----- RECORDS FOR THE TASK
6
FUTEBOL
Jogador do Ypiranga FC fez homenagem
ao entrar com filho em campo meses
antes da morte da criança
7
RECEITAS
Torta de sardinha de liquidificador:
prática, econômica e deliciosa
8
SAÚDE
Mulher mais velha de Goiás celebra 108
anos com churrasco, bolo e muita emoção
----------
• PROMPT
Quote every line of the listing above word for word, keeping the original line breaks.

• REPLY TO THE TASK
6
FUTEBOL
Jogador do Ypiranga FC fez homenagem
ao entrar com filho em campo meses
antes da morte da criança
7
RECEITAS
Torta de sardinha de liquidificador:
prática, econômica e deliciosa
8
SAÚDE
Mulher mais velha de Goiás celebra 108
anos com churrasco, bolo e muita emoção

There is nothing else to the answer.